• [OPDRACHT A]:
Zoek in de lijst elke regel met de string "qSketchRegion" en neem die regels over. Hoofdletters en kleine letters tellen mee.

+++ TEKSTBLOK

Het had te maken met de verdeeldheid onder de moslims. Er waren Turkse staatjes ontstaan die elkaar te vuur en te zwaard bestreden.  In Egypte waren Sjiieten aan de macht die vijandig stonden tegenover de Turkse soennieten. Zelf waren de Sjiieten ook bezig met een bloedige onderlinge machtsstrijd.
 
Jeruzalem en andere veroverde steden werden de kern van de christelijke staatjes onder leiding van kruisridders. Ze kwamen pas echt in de problemen toen in Egypte de soenniet Saladin de macht greep en alle moslims opriep tot een heilige oorlog. In 1187 nam Saladin Jeruzalem in. Dit leidde tot een nieuwe kruistocht waaraan de Franse en Engelse koningen en de Duitse keizer meededen.  Maar deze en latere kruistochten waren niet zo succesvol. Langzaam werden de kruisridders uit het Midden-Oosten verdreven. In 1291 viel Akko – de laatste kruisvaarderstad. Overal expansie
De kruistochten waren een voorbeeld van christelijke expansie: uitbreiding.  Christelijk europa was op veel meer gebieden bezig met expansie. Scandinavië en Oost-Europa waren tot het christendom overgegaan.

++++++
+++ GEGEVENSLIJST

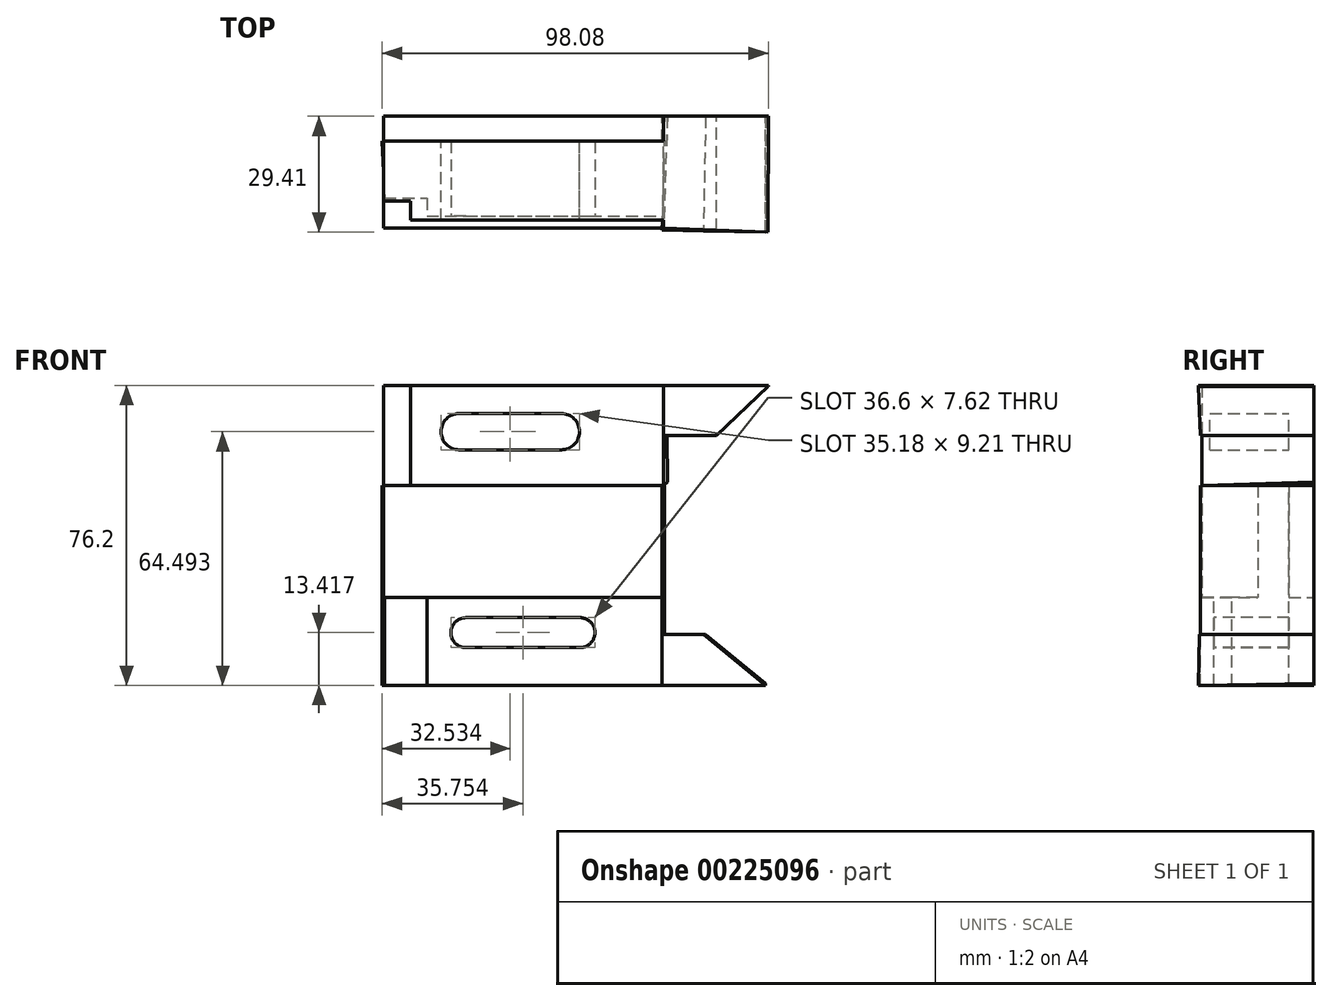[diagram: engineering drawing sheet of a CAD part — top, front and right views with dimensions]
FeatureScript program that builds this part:
annotation { "Feature Type Name" : "Feature", "Feature Type Description" : "" }
export const myFeature = defineFeature(function(context is Context, id is Id, definition is map)
    precondition{}
    {
        {
            var Q0;
            Q0=qCreatedBy(makeId("Front.planeOp"),FACE);
            var sketch = newSketch(context, id + "F0", { "sketchPlane" : qUnion([Q0])});
            skLineSegment(sketch, "E0.bottom", {"start": v(-31.28, 0) * mm, "end": v(39.84, 0) * mm});
            skLineSegment(sketch, "E0.top", {"start": v(-31.28, -28.45) * mm, "end": v(39.84, -28.45) * mm});
            skLineSegment(sketch, "E0.left", {"start": v(-31.28, 0) * mm, "end": v(-31.28, -28.45) * mm});
            skLineSegment(sketch, "E0.right", {"start": v(39.84, 0) * mm, "end": v(39.84, -28.45) * mm});
            skSolve(sketch);
        }
        {
            var Q0;
            Q0 = qSketchRegion(id + "F0", true);
            extrude(context, id + "F1", {"entities" : qUnion([Q0]), "depth" : 28.45 * mm});
        }
        {
            var Q0;
            Q0=makeQuery(id+"F1.opExtrude","SWEPT_FACE",FACE,{"disambiguationData":[OSD([sQuery(id+"F0.wireOp",EDGE,"E0.bottom")])]});
            var sketch = newSketch(context, id + "F2", { "sketchPlane" : qUnion([Q0])});
            skLineSegment(sketch, "E1", {"start": v(-31.28, -6.35) * mm, "end": v(39.84, -6.35) * mm});
            skLineSegment(sketch, "E2", {"start": v(39.84, -6.35) * mm, "end": v(39.84, 0) * mm});
            skLineSegment(sketch, "E3", {"start": v(39.84, 0) * mm, "end": v(39.84, 0) * mm});
            skLineSegment(sketch, "E4", {"start": v(39.84, -28.45) * mm, "end": v(39.84, -28.45) * mm});
            skLineSegment(sketch, "E5", {"start": v(39.84, -28.45) * mm, "end": v(39.84, -26.42) * mm});
            skLineSegment(sketch, "E6", {"start": v(39.84, -26.42) * mm, "end": v(-24.36, -26.42) * mm});
            skLineSegment(sketch, "E7", {"start": v(-24.36, -26.42) * mm, "end": v(-24.36, -21.59) * mm});
            skLineSegment(sketch, "E8", {"start": v(-24.36, -21.59) * mm, "end": v(-31.28, -21.59) * mm});
            skLineSegment(sketch, "E9", {"start": v(-31.28, -21.59) * mm, "end": v(-31.28, -6.35) * mm});
            skLineSegment(sketch, "E10", {"start": v(39.84, 0) * mm, "end": v(66.5, 0) * mm});
            skLineSegment(sketch, "E11", {"start": v(66.5, 0) * mm, "end": v(66.47, -29.37) * mm});
            skLineSegment(sketch, "E12", {"start": v(66.47, -29.37) * mm, "end": v(39.84, -28.45) * mm});
            skSolve(sketch);
        }
        {
            var Q0;
            {var subQ0=sQuery(id+"F2.wireOp",EDGE,"E1");Q0=makeQuery(id+"F2.imprint","IMPRINT",FACE,{"disambiguationData":[TD([[makeQuery(id+"F2.imprint","IMPRINT",EDGE,{"derivedFrom":subQ0}),-1.0]])]});}
            var Q1;
            {var subQ0=sQuery(id+"F2.wireOp",EDGE,"E2");Q1=makeQuery(id+"F2.imprint","IMPRINT",FACE,{"disambiguationData":[TD([[makeQuery(id+"F2.imprint","IMPRINT",EDGE,{"derivedFrom":subQ0}),-1.0]])]});}
            extrude(context, id + "F3", {"entities" : qUnion([Q0, Q1]), "operationType" : NewBodyOperationType.ADD, "oppositeDirection" : true, "depth" : 25.4 * mm});
        }
        {
            var Q0;
            Q0 = qSketchRegion(id + "F2", true);
            extrude(context, id + "F4", {"entities" : qUnion([Q0]), "operationType" : NewBodyOperationType.ADD, "depth" : 25.4 * mm});
        }
        {
            var Q0;
            Q0=qCreatedBy(makeId("Front.planeOp"),FACE);
            var sketch = newSketch(context, id + "F5", { "sketchPlane" : qUnion([Q0])});
            skLineSegment(sketch, "E13", {"start": v(-12.04, 18.3) * mm, "end": v(13.93, 18.3) * mm});
            skLineSegment(sketch, "E14", {"start": v(-12.04, 9.09) * mm, "end": v(13.93, 9.09) * mm});
            skArc(sketch, "E15", {"start": v(-12.04, 18.3) * mm, "mid": v(-16.64, 13.7) * mm, "end": v(-12.04, 9.09) * mm});
            skArc(sketch, "E16", {"start": v(13.93, 9.09) * mm, "mid": v(18.53, 13.7) * mm, "end": v(13.93, 18.3) * mm});
            skLineSegment(sketch, "E17", {"start": v(39.9, 0) * mm, "end": v(69.92, 0) * mm});
            skLineSegment(sketch, "E18", {"start": v(69.92, 0) * mm, "end": v(69.92, 28.45) * mm});
            skLineSegment(sketch, "E19", {"start": v(69.92, 28.45) * mm, "end": v(39.9, 0) * mm});
            skSolve(sketch);
        }
        {
            var Q0;
            Q0 = qSketchRegion(id + "F5", true);
            extrude(context, id + "F6", {"entities" : qUnion([Q0]), "operationType" : NewBodyOperationType.REMOVE, "endBound" : BoundingType.THROUGH_ALL, "depth" : 25.4 * mm});
        }
        {
            var Q0;
            {var subQ0=sQuery(id+"F2.wireOp",EDGE,"E12");Q0=makeQuery(id+"F4.boolean.opBoolean","MERGE",FACE,{"derivedFrom":[makeQuery(id+"F3.opExtrude","SWEPT_FACE",FACE,{"disambiguationData":[OSD([subQ0])]}),makeQuery(id+"F4.opExtrude","SWEPT_FACE",FACE,{"disambiguationData":[OSD([subQ0])]})]});}
            var sketch = newSketch(context, id + "F7", { "sketchPlane" : qUnion([Q0])});
            skPoint(sketch, "E20.0", {"position": v(40.8, 12.7) * mm});
            skLineSegment(sketch, "E21", {"start": v(40.8, 12.7) * mm, "end": v(54.27, 12.7) * mm});
            skLineSegment(sketch, "E22", {"start": v(54.27, 12.7) * mm, "end": v(40.85, 0) * mm});
            skLineSegment(sketch, "E23", {"start": v(40.85, 0) * mm, "end": v(40.8, 12.7) * mm});
            skSolve(sketch);
        }
        {
            var Q0;
            Q0 = qSketchRegion(id + "F7", true);
            extrude(context, id + "F8", {"entities" : qUnion([Q0]), "operationType" : NewBodyOperationType.REMOVE, "endBound" : BoundingType.THROUGH_ALL, "oppositeDirection" : true, "depth" : 25.4 * mm});
        }
        {
            var Q0;
            {var subQ2=sQuery(id+"F2.wireOp",EDGE,"E12");var subQ10=makeQuery(id+"F4.opExtrude","SWEPT_FACE",FACE,{"disambiguationData":[OSD([subQ2])]});var subQ11=sQuery(id+"F0.wireOp",EDGE,"E0.bottom");var subQ12=makeQuery(id+"F3.opExtrude","SWEPT_FACE",FACE,{"disambiguationData":[OSD([subQ2])]});Q0=makeQuery(id+"F8.boolean.opBoolean","SPLIT",FACE,{"disambiguationData":[TD([makeQuery(id+"F1.opExtrude","SWEPT_FACE",FACE,{"disambiguationData":[OSD([subQ11])]})])],"derivedFrom":makeQuery(id+"F4.boolean.opBoolean","MERGE",FACE,{"derivedFrom":[subQ12,subQ10]})});}
            var sketch = newSketch(context, id + "F9", { "sketchPlane" : qUnion([Q0])});
            skLineSegment(sketch, "E24.bottom", {"start": v(40.85, 0) * mm, "end": v(67.45, 0) * mm});
            skLineSegment(sketch, "E24.top", {"start": v(40.85, -25.4) * mm, "end": v(67.45, -25.4) * mm});
            skLineSegment(sketch, "E24.left", {"start": v(40.85, 0) * mm, "end": v(40.85, -25.4) * mm});
            skLineSegment(sketch, "E24.right", {"start": v(67.45, 0) * mm, "end": v(67.45, -25.4) * mm});
            skSolve(sketch);
        }
        {
            var Q0;
            Q0 = qSketchRegion(id + "F9", true);
            extrude(context, id + "F10", {"entities" : qUnion([Q0]), "operationType" : NewBodyOperationType.REMOVE, "endBound" : BoundingType.THROUGH_ALL, "oppositeDirection" : true, "depth" : 25.4 * mm});
        }
        {
            var Q0;
            Q0=qCreatedBy(makeId("Top.planeOp"),FACE);
            var sketch = newSketch(context, id + "F11", { "sketchPlane" : qUnion([Q0])});
            skLineSegment(sketch, "E25", {"start": v(-31.6, -6.35) * mm, "end": v(39.53, -6.35) * mm});
            skLineSegment(sketch, "E26", {"start": v(39.53, -6.35) * mm, "end": v(39.53, 0) * mm});
            skLineSegment(sketch, "E27", {"start": v(39.53, 0) * mm, "end": v(65.76, 0) * mm});
            skLineSegment(sketch, "E28", {"start": v(65.76, 0) * mm, "end": v(65.76, -29.4) * mm});
            skLineSegment(sketch, "E29", {"start": v(-31.03, -20.83) * mm, "end": v(-20.23, -20.83) * mm});
            skLineSegment(sketch, "E30", {"start": v(-20.23, -20.83) * mm, "end": v(-20.23, -25.37) * mm});
            skLineSegment(sketch, "E31", {"start": v(-20.23, -25.37) * mm, "end": v(33.45, -25.37) * mm});
            skLineSegment(sketch, "E32", {"start": v(33.45, -25.37) * mm, "end": v(39.53, -25.37) * mm});
            skLineSegment(sketch, "E33", {"start": v(39.53, -25.37) * mm, "end": v(39.53, -28.89) * mm});
            skLineSegment(sketch, "E34", {"start": v(65.76, -29.4) * mm, "end": v(39.53, -28.89) * mm});
            skLineSegment(sketch, "E35", {"start": v(-31.6, -6.35) * mm, "end": v(-31.03, -20.83) * mm});
            skSolve(sketch);
        }
        {
            var Q0;
            Q0 = qSketchRegion(id + "F11", true);
            extrude(context, id + "F12", {"entities" : qUnion([Q0]), "operationType" : NewBodyOperationType.ADD, "oppositeDirection" : true, "depth" : 50.8 * mm});
        }
        {
            var Q0;
            Q0=makeQuery(id+"F12.opExtrude","SWEPT_FACE",FACE,{"disambiguationData":[OSD([sQuery(id+"F11.wireOp",EDGE,"E31"),sQuery(id+"F11.wireOp",EDGE,"E32")])]});
            var sketch = newSketch(context, id + "F13", { "sketchPlane" : qUnion([Q0])});
            skLineSegment(sketch, "E36", {"start": v(-10.33, -33.57) * mm, "end": v(18.41, -33.57) * mm});
            skLineSegment(sketch, "E37", {"start": v(-10.33, -41.2) * mm, "end": v(18.41, -41.2) * mm});
            skArc(sketch, "E38", {"start": v(-10.33, -33.57) * mm, "mid": v(-14.14, -37.38) * mm, "end": v(-10.33, -41.2) * mm});
            skArc(sketch, "E39", {"start": v(18.41, -41.2) * mm, "mid": v(22.46, -37.38) * mm, "end": v(18.41, -33.57) * mm});
            skLineSegment(sketch, "E40", {"start": v(39.53, -28.45) * mm, "end": v(65.92, -50.14) * mm});
            skLineSegment(sketch, "E41", {"start": v(39.53, -28.45) * mm, "end": v(39.53, 0) * mm});
            skLineSegment(sketch, "E42", {"start": v(39.53, 0) * mm, "end": v(65.62, 0) * mm});
            skLineSegment(sketch, "E43", {"start": v(65.62, 0) * mm, "end": v(65.92, -50.14) * mm});
            skSolve(sketch);
        }
        {
            var Q0;
            Q0=makeQuery(id+"F13.imprint","IMPRINT",FACE,{"disambiguationData":[TD([[makeQuery(id+"F13.imprint","IMPRINT",EDGE,{"derivedFrom":sQuery(id+"F13.wireOp",EDGE,"E36")}),-1.0]])]});
            extrude(context, id + "F14", {"entities" : qUnion([Q0]), "operationType" : NewBodyOperationType.REMOVE, "endBound" : BoundingType.THROUGH_ALL, "oppositeDirection" : true, "depth" : 25.4 * mm});
        }
        {
            var Q0;
            Q0=makeQuery(id+"F12.opExtrude","SWEPT_FACE",FACE,{"disambiguationData":[OSD([sQuery(id+"F11.wireOp",EDGE,"E34")])]});
            var sketch = newSketch(context, id + "F15", { "sketchPlane" : qUnion([Q0])});
            skLineSegment(sketch, "E44", {"start": v(40.1, 0) * mm, "end": v(66.33, 0) * mm});
            skLineSegment(sketch, "E45", {"start": v(66.33, 0) * mm, "end": v(66.33, -50.8) * mm});
            skLineSegment(sketch, "E46", {"start": v(66.33, -50.8) * mm, "end": v(40.1, -29.18) * mm});
            skLineSegment(sketch, "E47", {"start": v(40.1, -29.18) * mm, "end": v(40.1, 0) * mm});
            skSolve(sketch);
        }
        {
            var Q0;
            Q0 = qSketchRegion(id + "F15", true);
            extrude(context, id + "F16", {"entities" : qUnion([Q0]), "operationType" : NewBodyOperationType.REMOVE, "endBound" : BoundingType.THROUGH_ALL, "oppositeDirection" : true, "depth" : 25.4 * mm});
        }
        {
            var Q0;
            Q0=makeQuery(id+"F12.opExtrude","SWEPT_FACE",FACE,{"disambiguationData":[OSD([sQuery(id+"F11.wireOp",EDGE,"E34")])]});
            var sketch = newSketch(context, id + "F17", { "sketchPlane" : qUnion([Q0])});
            skLineSegment(sketch, "E48", {"start": v(40.1, -29.18) * mm, "end": v(50.58, -37.82) * mm});
            skLineSegment(sketch, "E49", {"start": v(50.58, -37.82) * mm, "end": v(40.1, -37.82) * mm});
            skLineSegment(sketch, "E50", {"start": v(40.1, -37.82) * mm, "end": v(40.1, -29.18) * mm});
            skSolve(sketch);
        }
        {
            var Q0;
            Q0 = qSketchRegion(id + "F17", true);
            extrude(context, id + "F18", {"entities" : qUnion([Q0]), "operationType" : NewBodyOperationType.REMOVE, "endBound" : BoundingType.THROUGH_ALL, "oppositeDirection" : true, "depth" : 25.4 * mm});
        }
    });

++++++

• [OPDRACHT B]:
In welk jaar viel Akko volgens het tekstblok?

• [VERWACHTE UITVOER A]:
            Q0 = qSketchRegion(id + "F0", true);
            Q0 = qSketchRegion(id + "F2", true);
            Q0 = qSketchRegion(id + "F5", true);
            Q0 = qSketchRegion(id + "F7", true);
            Q0 = qSketchRegion(id + "F9", true);
            Q0 = qSketchRegion(id + "F11", true);
            Q0 = qSketchRegion(id + "F15", true);
            Q0 = qSketchRegion(id + "F17", true);

• [VERWACHTE UITVOER B]:
In 1291.